At her home in Cadillac, she had a two-story wall that needed a large piece of art. She came across woven wall hangings and decided to make something. Sanderson built her own 6-foot by 6-foot loom for the project and collected many different types of yarn and fiber to spin into the yarn she wanted.
“I love working with natural fibers. I’ve gotten away from anything synthetic as much as possible. There is so much color in natural colors. I tend toward natural, earthy colors,” she said.
The wall hanging took about a year to make, and Sanderson received many compliments on it. In May, her sister encouraged her to make another and enter ArtPrize. Sanderson wasn’t sure at first, she but decided to go for it. She’s been working almost nonstop all summer on her next piece to get it done in time. With yarn and fiber strewn across her living room, she’s created the woven hanging with fiber from sheep, goat, alpaca, cotton and even a ragdoll cat.

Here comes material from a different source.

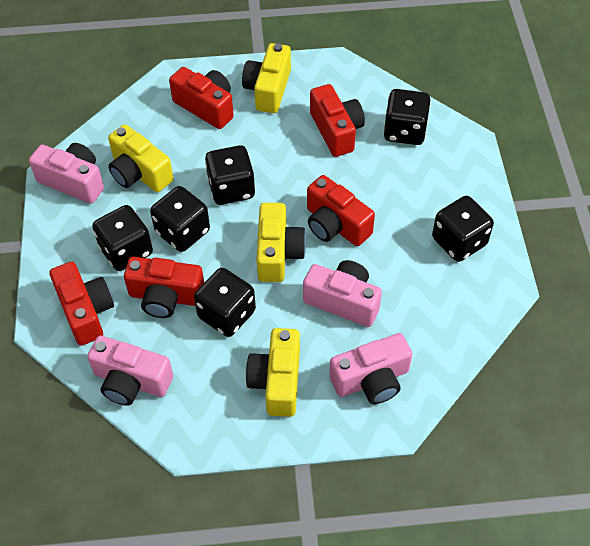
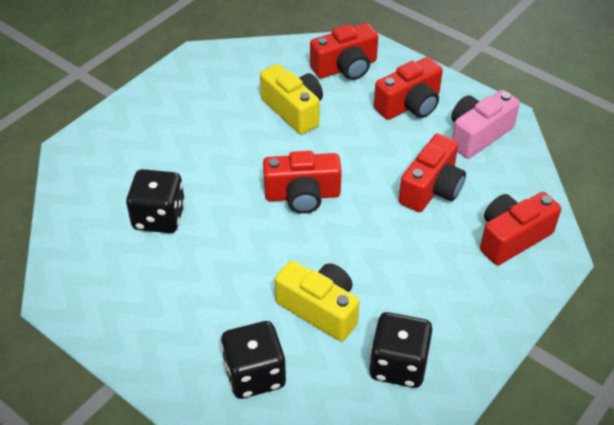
black dice: [92,205,153,271] [150,186,210,252] [194,268,256,337] [205,145,255,205] [383,89,431,145] [432,196,494,262] = 6 -> [126,169,185,233] [221,321,286,399] [369,312,433,388] = 3
pink camera: [29,143,104,204] [87,336,173,406] [303,260,382,327] [329,333,413,404] = 4 -> [451,90,520,159] = 1
yellow camera: [108,124,174,192] [242,43,291,113] [246,328,300,417] [257,203,306,282] = 4 -> [260,64,323,134] [275,260,359,341] = 2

Sanderson doesn’t have a vision or a pattern for her pieces, but rather creates by feel. She will unspin and re-spin yarn to create what she wants or take out parts of her hanging to redo it.

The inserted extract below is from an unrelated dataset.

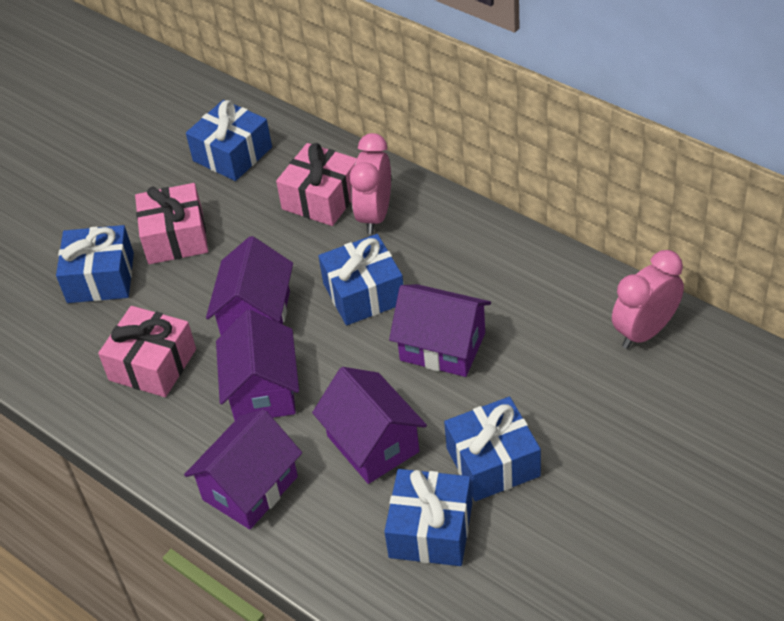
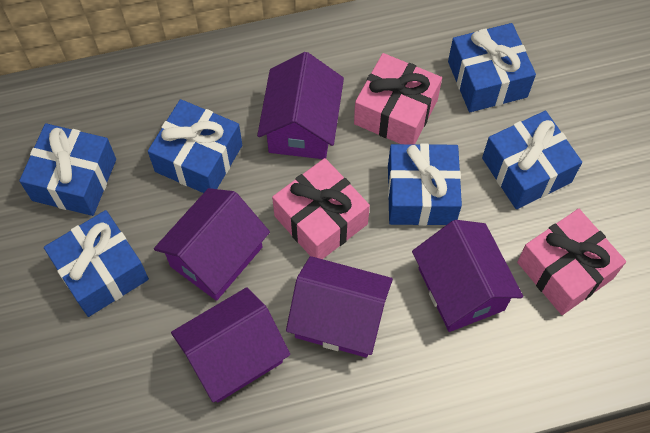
blue gift: [56,225,134,303] [186,100,272,181] [318,234,404,325] [384,469,472,566] [444,397,541,501] = 5 -> [19,123,116,216] [44,210,149,317] [148,99,242,193] [388,143,462,226] [448,23,536,112] [482,111,582,209] = 6
pink clock: [349,133,391,234] [612,250,684,349] = 2 -> none = 0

“I let the yarn tell me what it wants to do,” she said.

Hope through History

Carrie Draper of Hesperia has been crocheting for most of her life, an art form she learned from her great-grandmother. This year, she has two crocheted tapestries on display at the Blue Cross building in Grand Rapids. Like Sanderson, it’s her first ArtPrize.

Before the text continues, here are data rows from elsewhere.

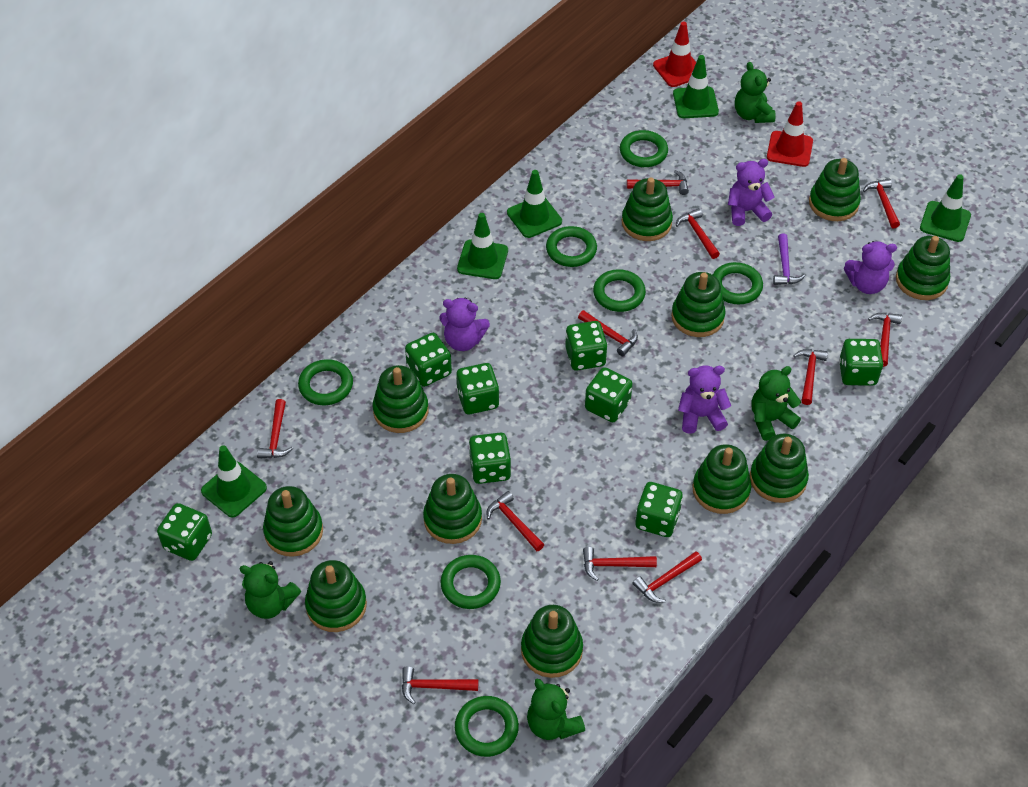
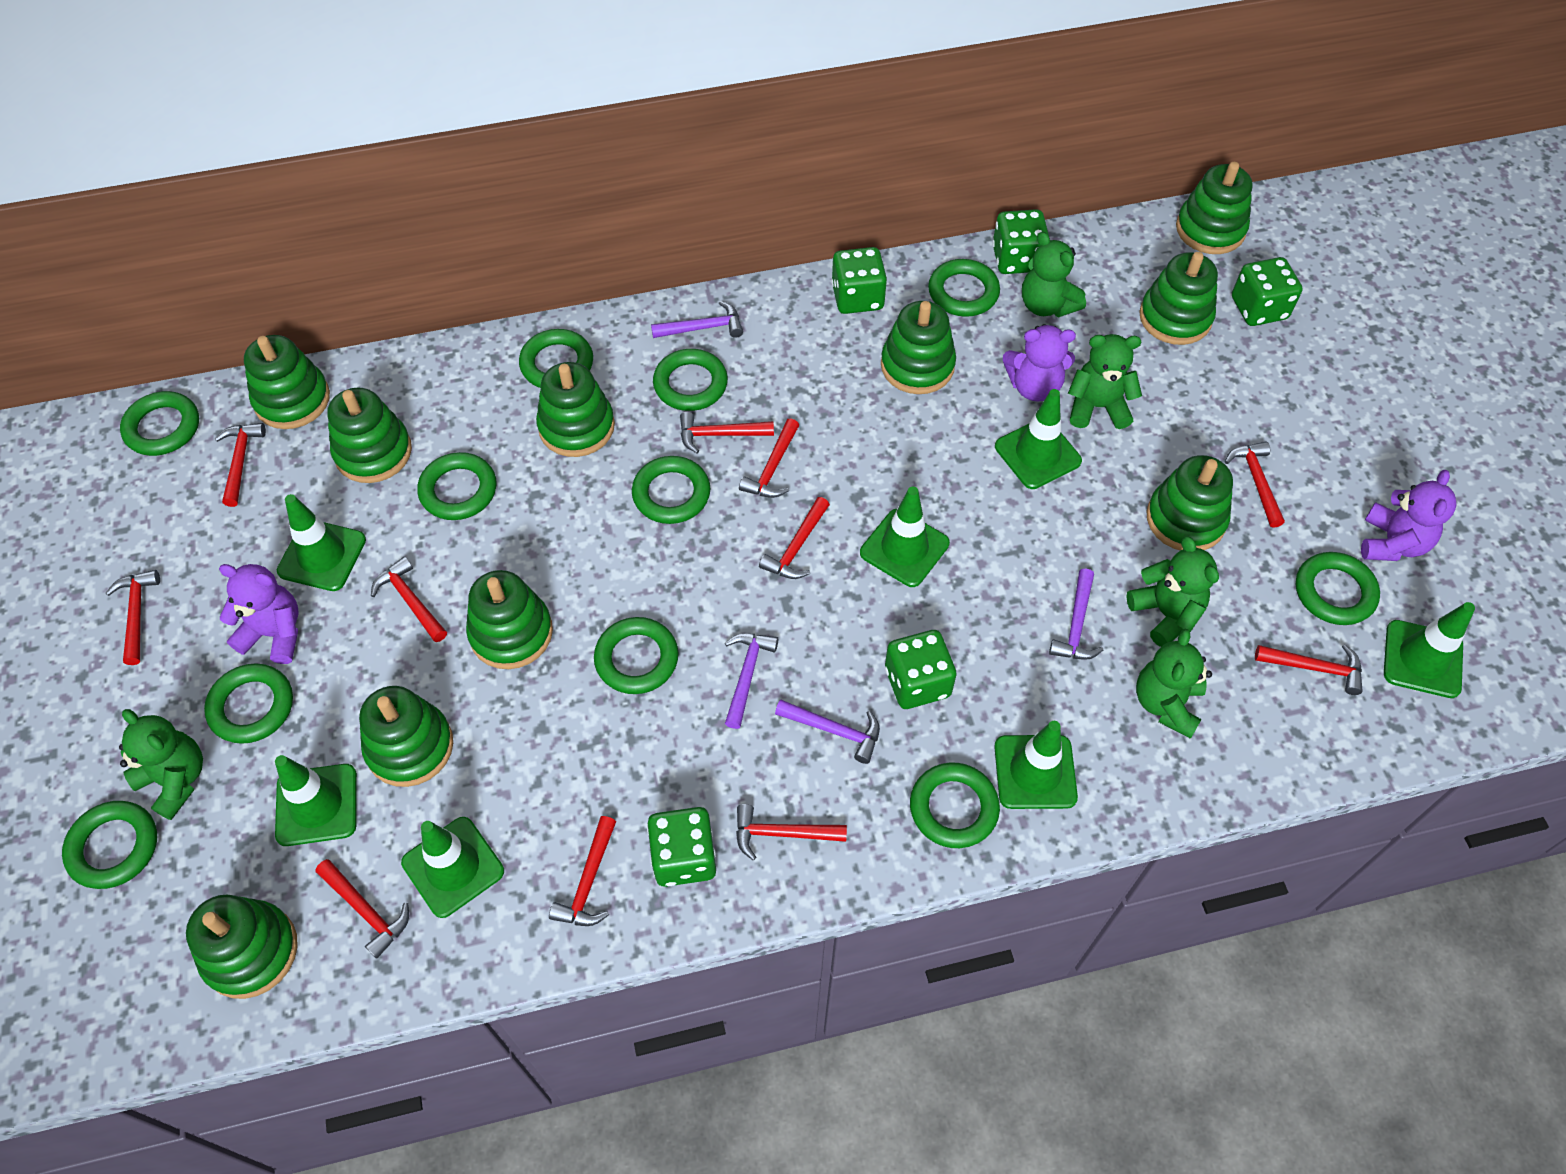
green dice: [157,503,212,561] [405,333,452,387] [456,363,499,414] [469,432,511,484] [565,321,607,370] [585,367,633,422] [635,482,683,537] [839,339,883,386] = 8 -> [647,807,716,887] [832,247,887,314] [885,630,957,709] [992,209,1049,274] [1232,257,1303,326] = 5
green ring: [298,359,353,405] [441,555,501,609] [455,696,519,757] [546,226,597,267] [593,269,646,312] [620,130,668,167] [713,262,763,305] = 7 -> [62,801,157,889] [120,391,199,456] [204,664,293,744] [417,452,496,520] [519,329,593,388] [594,617,679,694] [632,456,710,524] [653,349,728,411] [910,762,1000,848] [928,259,1000,317] [1296,552,1380,625] = 11
green stacking toy: [263,486,323,557] [305,560,367,632] [372,365,429,433] [423,474,482,544] [521,605,583,678] [622,178,673,241] [671,272,726,337] [692,444,751,514] [750,434,809,503] [809,158,861,221] [896,236,950,300] = 11 -> [186,895,298,999] [244,335,330,429] [327,388,412,483] [359,686,453,787] [466,570,553,669] [536,362,615,457] [881,301,956,394] [1139,252,1218,345] [1146,455,1233,551] [1176,162,1253,254] = 10
green teddy bear: [239,561,301,619] [527,679,585,740] [735,62,776,123] [751,366,801,441] = 4 -> [119,709,203,820] [1022,232,1086,317] [1068,334,1142,429] [1126,536,1219,647] [1136,628,1212,739] = 5
green traffic cone: [201,445,267,517] [457,213,508,279] [507,170,562,238] [673,55,719,118] [920,174,971,242] = 5 -> [275,755,357,846] [277,494,366,591] [401,817,504,918] [860,487,950,587] [994,721,1078,809] [995,389,1082,489] [1384,602,1475,698] = 7
purple hammer: [773,234,805,285] = 1 -> [651,301,743,338] [725,633,778,729] [775,699,880,764] [1049,569,1103,660] = 4
purple teddy bear: [439,297,490,351] [678,365,731,434] [728,159,774,226] [844,241,897,294] = 4 -> [219,564,299,664] [1003,324,1076,402] [1361,470,1457,561] = 3
red traffic cone: [653,22,696,87] [767,101,813,167] = 2 -> none = 0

Carrie Draper's crochet tapestries of Pretty Nose, an Arapaho woman, and Red Cloud, an Oglala Lakota chief.
During the COVID-19 pandemic in 2020 while many people were discovering new hobbies, Draper learned tapestry crocheting, a form of crocheting where people use photographs to create blankets and wall hangings. Her first project was a tapestry of her father as a young man riding his favorite dirt bike.
“You could see the details so well,” she said. “All those old gearheads were complimenting me on my crocheted Afghan. They could tell what the bike was.”
From there, Draper looked to the American West, where she used to live. She started creating tapestries of Indigenous Americans who inspired Draper with the history they saw in their lifetimes. Draper’s tapestries at ArtPrize are based on photos of Pretty Nose, an Arapaho woman, and one of Red Cloud, an Oglala Lakota chief.
Her two pieces in ArtPrize took six to eight months to make and each has between 38,000 and 46,000 stitches. To craft them, Draper runs a picture into a computer program to get a pattern, which she creates one stitch at a time into her sepia-toned tapestries.
She said showing her work at ArtPrize gives her the opportunity to share a message of hope.
“We’re all humans. We’re all made in the image of God. We all deserve respect and to be treated with dignity,” Draper said.
Blue Cross has hosted art in its Grand Rapids building since 2011. Each year, multiple artists are on display in the building’s front windows. Art pieces at the Blue Cross building are chosen to showcase diversity and health, fitness and education.